Depuis la petite ville de Culpeper, pour quitter la campagne et rejoindre la capitale ultra démocrate, il faut emprunter la route qui porte le nom de l'ancien commandant des troupes confédérées, le Sudiste général Lee. Les pancartes Trump se font de plus en plus rares. À Arlington, en banlieue proche de Washington, Kenneth et Pia Owens se sentent seuls politiquement. Ces retraités sont des lecteurs assidus du Washington Times, un quotidien conservateur. À la télévision, ils préfèrent Fox News, la chaîne pro-Trump. Ils accusent les autres médias d’être "pour la plupart des gauchistes qui ont attaqué le président depuis le premier jour". Aucun signe de Trump sur leur balcon, cependant, ni sur leur voiture, de peur d’être pris pour cibles.

Des accessoires pro-Trump au siège des Républicains de Culpeper, dans l'État américain de Virginie. ©Maura Friedman

Pia, une ancienne diplomate suédoise qui votera pour la première fois cette année, n’a pas toujours été à droite. "J’aimais bien Obama à l’époque", sourit-elle. C’est son mari, rencontré il y a une dizaine d’années, qui lui a "ouvert les yeux". "J’adore ce pays, Trump aussi et il n’a pas peur de le dire", revendique Kenneth, qui croit en "l’Amérique d’abord, contrairement aux mondialistes". "C’est le plus grand président que j’aie connu", ajoute-t-il.

"Nous sommes en guerre civile, une guerre civile culturelle."
Kenneth Owens
Retraité dans l'État américain de Virginie

Comme les autres, Kenneth est en colère contre les manifestants Black Lives Matter: des "marxistes avant tout". Le racisme structurel? Cela n’existe pas, estime-t-il. "Oui, l’esclavage a été la pire chose qu’a connu ce pays. Mais c’est du passé. Tout le monde peut poursuivre ses rêves ici. Oui, Thomas Jefferson possédait des esclaves. Mais est-ce que ça annule tout ce qu’il a fait? Il a écrit la Déclaration d’indépendance!" "Nous sommes en guerre civile, une guerre civile culturelle", conclut cet ancien financier. "Avant, les Américains étaient d’accord sur la direction à prendre mais pas sur le moyen d’y arriver. Aujourd’hui, les États-Unis sont divisés.

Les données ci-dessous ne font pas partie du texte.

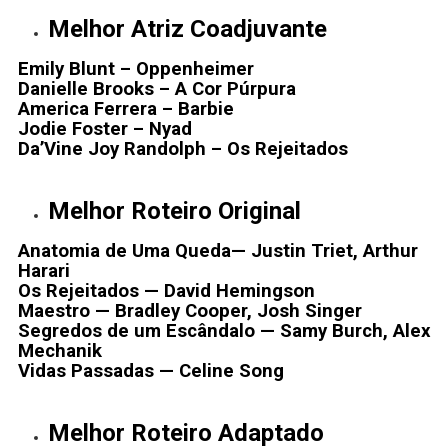
Melhor Atriz Coadjuvante
Emily Blunt – Oppenheimer
Danielle Brooks – A Cor Púrpura
America Ferrera – Barbie
Jodie Foster – Nyad
Da’Vine Joy Randolph – Os Rejeitados
Melhor Roteiro Original
Anatomia de Uma Queda— Justin Triet, Arthur
Harari
Os Rejeitados — David Hemingson
Maestro — Bradley Cooper, Josh Singer
Segredos de um Escândalo — Samy Burch, Alex
Mechanik
Vidas Passadas — Celine Song
Melhor Roteiro Adaptado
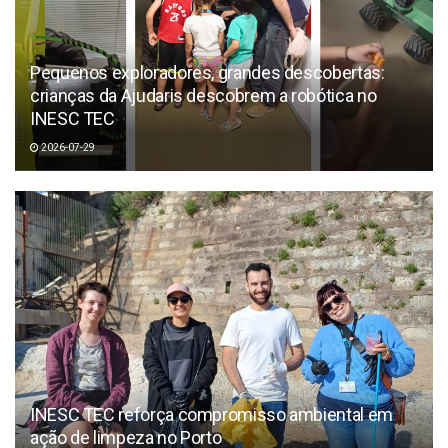
Pequenos exploradores, grandes descobertas:
crianças da Ajudaris descobrem a robótica no
INESC TEC
2026-07-29
INESC TEC reforça compromisso ambiental em
ação de limpeza no Porto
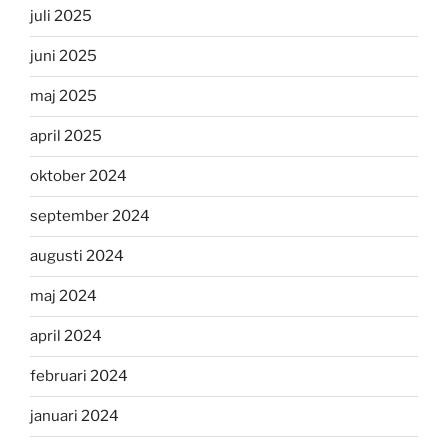
juli 2025
juni 2025
maj 2025
april 2025
oktober 2024
september 2024
augusti 2024
maj 2024
april 2024
februari 2024
januari 2024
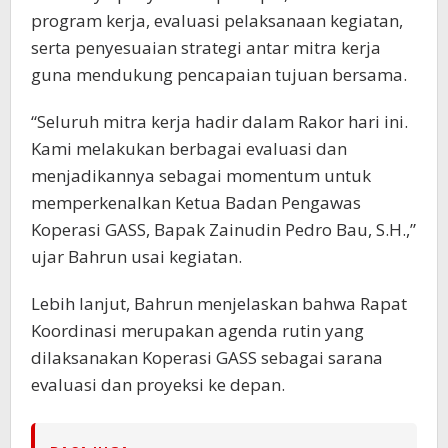
program kerja, evaluasi pelaksanaan kegiatan,
serta penyesuaian strategi antar mitra kerja
guna mendukung pencapaian tujuan bersama.
“Seluruh mitra kerja hadir dalam Rakor hari ini.
Kami melakukan berbagai evaluasi dan
menjadikannya sebagai momentum untuk
memperkenalkan Ketua Badan Pengawas
Koperasi GASS, Bapak Zainudin Pedro Bau, S.H.,”
ujar Bahrun usai kegiatan.
Lebih lanjut, Bahrun menjelaskan bahwa Rapat
Koordinasi merupakan agenda rutin yang
dilaksanakan Koperasi GASS sebagai sarana
evaluasi dan proyeksi ke depan.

Une moitié pense que ce pays est mauvais et veulent instaurer le socialisme. L’autre moitié pense que c’est un grand pays."

"Il faut rassembler ce pays"

Il existe pourtant une autre catégorie, celle, minoritaire, des conservateurs anti-Trump. À quelques minutes de route de chez les Owens, dans un quartier pavillonnaire aux pelouses bien tondues, Linda et David n’ont pas abandonné leurs valeurs républicaines. Mais cette gérante d’une boutique de décoration et cet ancien militaire refusent de voter pour "un président qui a divisé le pays". Même s’il est content que la Cour suprême ait basculé du côté conservateur grâce aux deux juges nommés par Trump, David estime que ça ne suffit pas. Aujourd’hui, il regrette d’avoir voté pour lui – ou plutôt "contre Hillary" en 2016. 

Linda n’avait déjà pas pu s’y résoudre et avait choisi un troisième candidat. Ses craintes se sont confirmées: "Ses tweets me rendent folle." La goutte d’eau a été la crise sanitaire : "Le fait qu’il n’écoute personne a coûté des vies à ce pays. Il refuse de porter un masque à tel point que c’est devenu un geste politique."

En novembre, le couple votera démocrate pour la première fois. "Nous ne sommes pas à 100% derrière Joe Biden, mais c’est un être humain décent, il est respecté par nos alliés et il a prouvé qu’il savait travailler avec l’opposition." Tous deux n’ont plus qu’une idée en tête: "Il faut rassembler ce pays."